### [YOUR TASK]
Exactly what is written in the records below should be returned, minus the images.
========================================================================
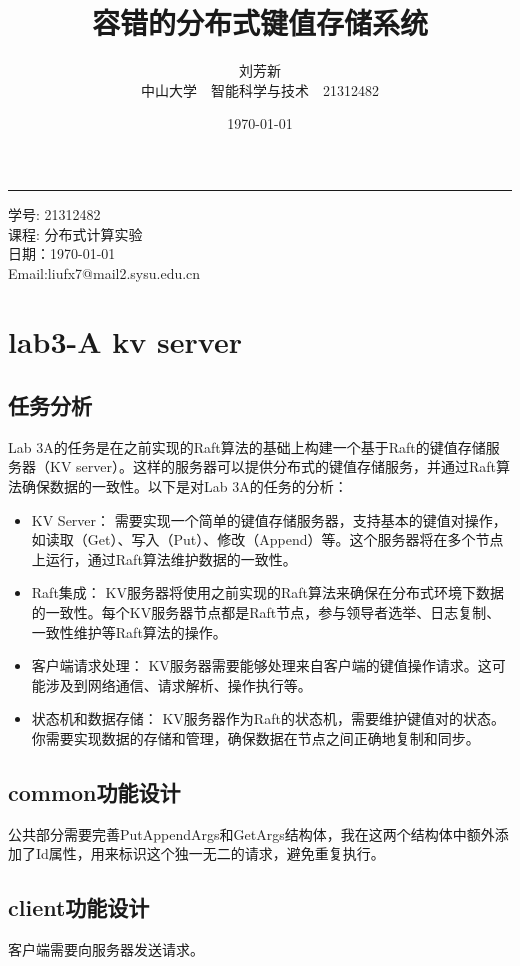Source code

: \documentclass[]{article}
\title{容错的分布式键值存储系统}
\author{刘芳新\\ \footnotesize 中山大学~~智能科学与技术~~21312482}
\date{\today}
\begin{document}
	\maketitle
	\thispagestyle{fancy} %
	\vfill
	\hrule
	\footnotesize
	\vspace{12pt} %
	\begin{minipage}{\textwidth}
		\raggedright %
		学号: 21312482 \\ 
		课程: 分布式计算实验 \\ 
		日期：\today \\ 
		Email:liufx7@mail2.sysu.edu.cn
	\end{minipage}
	\normalsize 
	\newpage %
	\tableofcontents %
	\newpage %
	\section{lab3-A kv server}
	\subsection{任务分析}
	Lab 3A的任务是在之前实现的Raft算法的基础上构建一个基于Raft的键值存储服务器（KV server）。这样的服务器可以提供分布式的键值存储服务，并通过Raft算法确保数据的一致性。以下是对Lab 3A的任务的分析：
	\begin{itemize}
	\item KV Server： 需要实现一个简单的键值存储服务器，支持基本的键值对操作，如读取（Get）、写入（Put）、修改（Append）等。这个服务器将在多个节点上运行，通过Raft算法维护数据的一致性。
	\item Raft集成： KV服务器将使用之前实现的Raft算法来确保在分布式环境下数据的一致性。每个KV服务器节点都是Raft节点，参与领导者选举、日志复制、一致性维护等Raft算法的操作。
	\item 客户端请求处理： KV服务器需要能够处理来自客户端的键值操作请求。这可能涉及到网络通信、请求解析、操作执行等。
	\item 状态机和数据存储： KV服务器作为Raft的状态机，需要维护键值对的状态。你需要实现数据的存储和管理，确保数据在节点之间正确地复制和同步。
	\end{itemize}

	\subsection{common功能设计}
	公共部分需要完善PutAppendArgs和GetArgs结构体，我在这两个结构体中额外添加了Id属性，用来标识这个独一无二的请求，避免重复执行。
	\subsection{client功能设计}
	客户端需要向服务器发送请求。
\end{document}
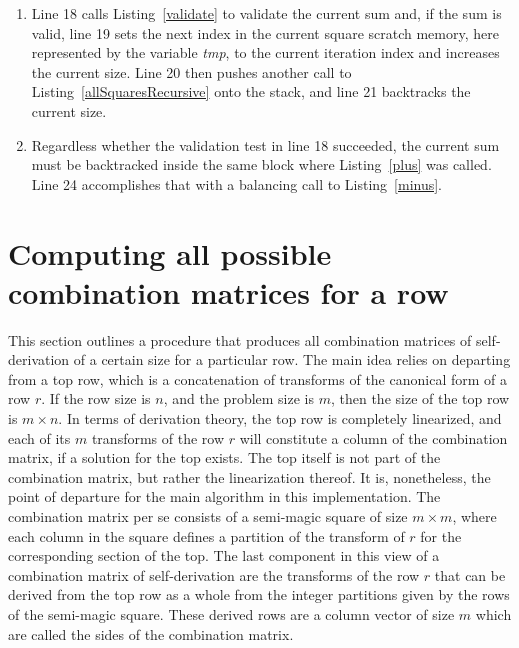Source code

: \begin{enumerate}
\addtocounter{enumi}{3}
\item Line 18 calls Listing~\ref{validate} to validate the current sum and, if the sum is valid, line 19 sets the next index in the current square scratch memory, here represented by the variable \emph{tmp}, to the current iteration index and increases the current size. Line 20 then pushes another call to Listing~\ref{allSquaresRecursive} onto the stack, and line 21 backtracks the current size.
\addtocounter{enumi}{5}
\item Regardless whether the validation test in line 18 succeeded, the current sum must be backtracked inside the same block where Listing~\ref{plus} was called. Line 24 accomplishes that with a balancing call to Listing~\ref{minus}.
\end{enumerate}

\section{Computing all possible combination matrices for a row}

This section outlines a procedure that produces all combination matrices of self-derivation of a certain size for a particular row. The main idea relies on departing from a top row, which is a concatenation of transforms of the canonical form of a row $r$. If the row size is $n$, and the problem size is $m$, then the size of the top row is $m \times n$. In terms of derivation theory, the top row is completely linearized, and each of its $m$ transforms of the row $r$ will constitute a column of the combination matrix, if a solution for the top exists. The top itself is not part of the combination matrix, but rather the linearization thereof. It is, nonetheless, the point of departure for the main algorithm in this implementation. The combination matrix per se consists of a semi-magic square of size $m \times m$, where each column in the square defines a partition of the transform of $r$ for the corresponding section of the top. The last component in this view of a combination matrix of self-derivation are the transforms of the row $r$ that can be derived from the top row as a whole from the integer partitions given by the rows of the semi-magic square. These derived rows are a column vector of size $m$ which are called the sides of the combination matrix.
========================================================================
### [RESPONSE TO THE EXERCISE]
Source code

: \documentclass[]{article}
\title{容错的分布式键值存储系统}
\author{刘芳新\\ \footnotesize 中山大学~~智能科学与技术~~21312482}
\date{\today}
\begin{document}
	\maketitle
	\thispagestyle{fancy} %
	\vfill
	\hrule
	\footnotesize
	\vspace{12pt} %
	\begin{minipage}{\textwidth}
		\raggedright %
		学号: 21312482 \\ 
		课程: 分布式计算实验 \\ 
		日期：\today \\ 
		Email:liufx7@mail2.sysu.edu.cn
	\end{minipage}
	\normalsize 
	\newpage %
	\tableofcontents %
	\newpage %
	\section{lab3-A kv server}
	\subsection{任务分析}
	Lab 3A的任务是在之前实现的Raft算法的基础上构建一个基于Raft的键值存储服务器（KV server）。这样的服务器可以提供分布式的键值存储服务，并通过Raft算法确保数据的一致性。以下是对Lab 3A的任务的分析：
	\begin{itemize}
	\item KV Server： 需要实现一个简单的键值存储服务器，支持基本的键值对操作，如读取（Get）、写入（Put）、修改（Append）等。这个服务器将在多个节点上运行，通过Raft算法维护数据的一致性。
	\item Raft集成： KV服务器将使用之前实现的Raft算法来确保在分布式环境下数据的一致性。每个KV服务器节点都是Raft节点，参与领导者选举、日志复制、一致性维护等Raft算法的操作。
	\item 客户端请求处理： KV服务器需要能够处理来自客户端的键值操作请求。这可能涉及到网络通信、请求解析、操作执行等。
	\item 状态机和数据存储： KV服务器作为Raft的状态机，需要维护键值对的状态。你需要实现数据的存储和管理，确保数据在节点之间正确地复制和同步。
	\end{itemize}

	\subsection{common功能设计}
	公共部分需要完善PutAppendArgs和GetArgs结构体，我在这两个结构体中额外添加了Id属性，用来标识这个独一无二的请求，避免重复执行。
	\subsection{client功能设计}
	客户端需要向服务器发送请求。
\end{document}
Source code

: \begin{enumerate}
\addtocounter{enumi}{3}
\item Line 18 calls Listing~\ref{validate} to validate the current sum and, if the sum is valid, line 19 sets the next index in the current square scratch memory, here represented by the variable \emph{tmp}, to the current iteration index and increases the current size. Line 20 then pushes another call to Listing~\ref{allSquaresRecursive} onto the stack, and line 21 backtracks the current size.
\addtocounter{enumi}{5}
\item Regardless whether the validation test in line 18 succeeded, the current sum must be backtracked inside the same block where Listing~\ref{plus} was called. Line 24 accomplishes that with a balancing call to Listing~\ref{minus}.
\end{enumerate}

\section{Computing all possible combination matrices for a row}

This section outlines a procedure that produces all combination matrices of self-derivation of a certain size for a particular row. The main idea relies on departing from a top row, which is a concatenation of transforms of the canonical form of a row $r$. If the row size is $n$, and the problem size is $m$, then the size of the top row is $m \times n$. In terms of derivation theory, the top row is completely linearized, and each of its $m$ transforms of the row $r$ will constitute a column of the combination matrix, if a solution for the top exists. The top itself is not part of the combination matrix, but rather the linearization thereof. It is, nonetheless, the point of departure for the main algorithm in this implementation. The combination matrix per se consists of a semi-magic square of size $m \times m$, where each column in the square defines a partition of the transform of $r$ for the corresponding section of the top. The last component in this view of a combination matrix of self-derivation are the transforms of the row $r$ that can be derived from the top row as a whole from the integer partitions given by the rows of the semi-magic square. These derived rows are a column vector of size $m$ which are called the sides of the combination matrix.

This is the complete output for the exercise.